• [Task goal]: In the copy you make of the entries, no picture should appear, and every word must match.

• [Supplied records]:
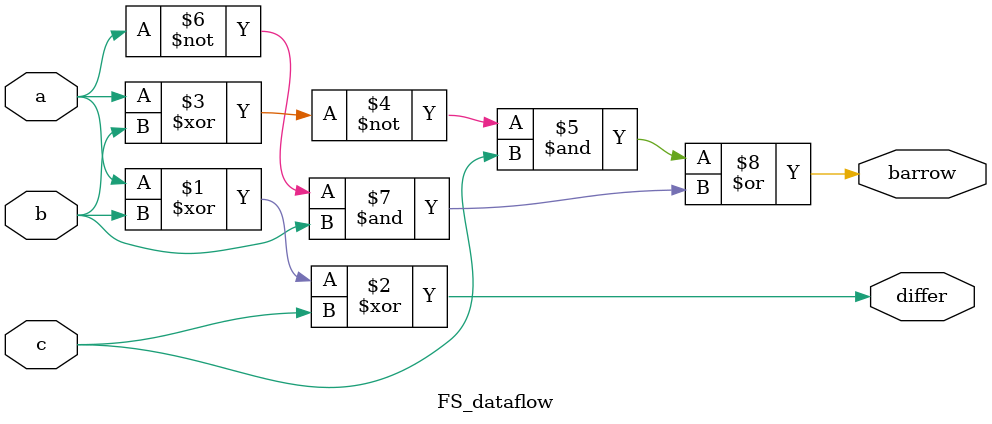
<source format=v>
`timescale 1ns / 1ps


module FS_dataflow(
    input a,
    input b,
    input c,
    output differ,
    output barrow
    );
    assign differ = (a^b)^c; 
    assign barrow = ~(a^b)&c | ~a&b;
endmodule

</source>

• [Answer section]:
<source format=v>
`timescale 1ns / 1ps


module FS_dataflow(
    input a,
    input b,
    input c,
    output differ,
    output barrow
    );
    assign differ = (a^b)^c; 
    assign barrow = ~(a^b)&c | ~a&b;
endmodule

</source>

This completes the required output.